> Page excerpt
+ + + + + + +

It was said to be a once in a lifetime event… technically not true as there will be one in 2033 but I didn’t want to risk missing this opportunity to see something this rare, so I set my alarm and waited.
I was up and outside by 3:05am, I had decided not to set my scope up on this occasion. The moon was already blood red and almost totally eclipsed, it was a real treat to see. The below photo was taken with my DSLR with it’s 18-55mm kit lens.
5 Hours earlier
Earlier in the evening I had decided to take advantage of the supermoon and clear skies to get some practice with my photography and my scope. I had previously worked out a rough focus point on my scope for the camera so getting the moon in focus was fairly easy this time around. It also made a huge difference using DigiCamControl, free software you can download (see my Software, app & Books page) along with the moon which is easily seen through the camera ‘live-view’ mode. In all it took about 2 minutes to get a focus I was happy with, compared to almost an hour at a recent star camp.

+ + + + + + +

> Dataset excerpts
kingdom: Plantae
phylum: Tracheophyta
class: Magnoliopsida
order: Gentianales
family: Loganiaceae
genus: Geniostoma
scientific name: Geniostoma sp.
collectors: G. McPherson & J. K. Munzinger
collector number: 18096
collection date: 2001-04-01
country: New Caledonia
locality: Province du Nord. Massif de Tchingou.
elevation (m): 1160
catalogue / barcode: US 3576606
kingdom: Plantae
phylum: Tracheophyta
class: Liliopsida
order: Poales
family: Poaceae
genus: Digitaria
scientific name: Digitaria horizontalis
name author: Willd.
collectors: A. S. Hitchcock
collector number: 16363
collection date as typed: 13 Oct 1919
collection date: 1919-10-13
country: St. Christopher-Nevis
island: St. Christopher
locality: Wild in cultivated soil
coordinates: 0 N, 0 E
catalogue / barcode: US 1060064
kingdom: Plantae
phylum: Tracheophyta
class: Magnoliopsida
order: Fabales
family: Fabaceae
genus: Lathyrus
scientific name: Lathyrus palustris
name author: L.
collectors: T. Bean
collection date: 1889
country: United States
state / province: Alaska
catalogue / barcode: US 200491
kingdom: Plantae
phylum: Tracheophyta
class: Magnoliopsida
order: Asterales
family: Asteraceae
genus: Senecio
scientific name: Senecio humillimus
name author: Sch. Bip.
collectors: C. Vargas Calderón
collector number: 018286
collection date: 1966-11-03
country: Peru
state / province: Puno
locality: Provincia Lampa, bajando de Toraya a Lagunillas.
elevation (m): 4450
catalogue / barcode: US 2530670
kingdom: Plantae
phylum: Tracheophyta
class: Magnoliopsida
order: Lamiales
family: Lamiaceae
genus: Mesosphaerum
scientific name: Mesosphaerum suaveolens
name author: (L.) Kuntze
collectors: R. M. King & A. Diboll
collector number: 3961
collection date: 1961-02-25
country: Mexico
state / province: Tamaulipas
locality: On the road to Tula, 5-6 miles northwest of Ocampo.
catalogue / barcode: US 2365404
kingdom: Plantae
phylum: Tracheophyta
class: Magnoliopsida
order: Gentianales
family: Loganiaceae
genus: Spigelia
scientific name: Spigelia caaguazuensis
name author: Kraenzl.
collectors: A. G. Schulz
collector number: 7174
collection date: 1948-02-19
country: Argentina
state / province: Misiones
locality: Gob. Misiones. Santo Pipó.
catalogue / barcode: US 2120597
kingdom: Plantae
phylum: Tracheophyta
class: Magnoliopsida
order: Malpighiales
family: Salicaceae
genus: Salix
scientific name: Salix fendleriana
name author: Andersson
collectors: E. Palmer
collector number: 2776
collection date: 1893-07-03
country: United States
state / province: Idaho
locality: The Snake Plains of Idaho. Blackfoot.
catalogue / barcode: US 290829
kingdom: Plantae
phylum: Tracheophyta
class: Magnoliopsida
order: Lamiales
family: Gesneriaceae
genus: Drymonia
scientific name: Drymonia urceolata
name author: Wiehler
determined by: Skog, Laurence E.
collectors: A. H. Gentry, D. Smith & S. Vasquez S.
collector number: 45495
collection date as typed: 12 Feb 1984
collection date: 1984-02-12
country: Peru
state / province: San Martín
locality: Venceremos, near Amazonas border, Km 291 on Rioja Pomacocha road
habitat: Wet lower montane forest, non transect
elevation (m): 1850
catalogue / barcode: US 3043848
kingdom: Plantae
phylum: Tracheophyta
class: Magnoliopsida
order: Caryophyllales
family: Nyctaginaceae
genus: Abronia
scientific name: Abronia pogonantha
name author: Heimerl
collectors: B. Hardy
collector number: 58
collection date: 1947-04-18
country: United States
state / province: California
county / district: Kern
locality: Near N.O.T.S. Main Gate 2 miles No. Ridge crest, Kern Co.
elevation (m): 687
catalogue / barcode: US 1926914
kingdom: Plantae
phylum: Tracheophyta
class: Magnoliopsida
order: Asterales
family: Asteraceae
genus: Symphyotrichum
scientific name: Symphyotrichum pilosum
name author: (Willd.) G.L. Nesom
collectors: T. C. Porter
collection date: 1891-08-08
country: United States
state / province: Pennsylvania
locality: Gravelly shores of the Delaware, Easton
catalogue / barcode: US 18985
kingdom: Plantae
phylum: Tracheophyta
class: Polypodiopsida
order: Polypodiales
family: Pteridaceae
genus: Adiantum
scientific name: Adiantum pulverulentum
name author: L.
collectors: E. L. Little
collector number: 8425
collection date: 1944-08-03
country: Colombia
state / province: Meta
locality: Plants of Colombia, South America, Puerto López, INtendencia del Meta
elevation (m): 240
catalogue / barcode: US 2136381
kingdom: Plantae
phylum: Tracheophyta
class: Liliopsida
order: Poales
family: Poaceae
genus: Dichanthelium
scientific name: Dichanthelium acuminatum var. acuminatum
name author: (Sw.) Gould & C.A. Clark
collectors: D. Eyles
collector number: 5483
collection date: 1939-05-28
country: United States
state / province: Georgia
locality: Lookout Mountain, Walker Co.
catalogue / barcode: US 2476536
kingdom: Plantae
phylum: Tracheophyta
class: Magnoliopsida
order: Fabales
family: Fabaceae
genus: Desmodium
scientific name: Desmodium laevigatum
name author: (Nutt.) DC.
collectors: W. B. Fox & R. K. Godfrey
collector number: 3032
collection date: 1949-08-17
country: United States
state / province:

+ + + + + + +

> Questions to answer
**1)** Answer these from the eclipse text:
(a) In what year does the text say the next such event will occur?
(b) By what time was the writer up and outside?
(c) About how long did it take to get a satisfactory focus through the scope that evening?
**2)** Extend the text about photographing the supermoon and eclipse, picking up after its final sentence.

> Responses for each task
**1)**
(a) 2033
(b) 3:05am
(c) About 2 minutes

**2)**
Taking Photos through the software was also a breeze, you have full control of the cameras settings, such as ISO and exposure. The major benefit is being able to see the photos on a big screen immediately, so if anything isn’t quite right you can try again.
I was really pleased with the results, the focus and quality of the images were the best I had captured yet. Below are the best from the whole evening, including the eclipse.
A few adjustments have been made to bring out the colour, but no sharpening changes has been made.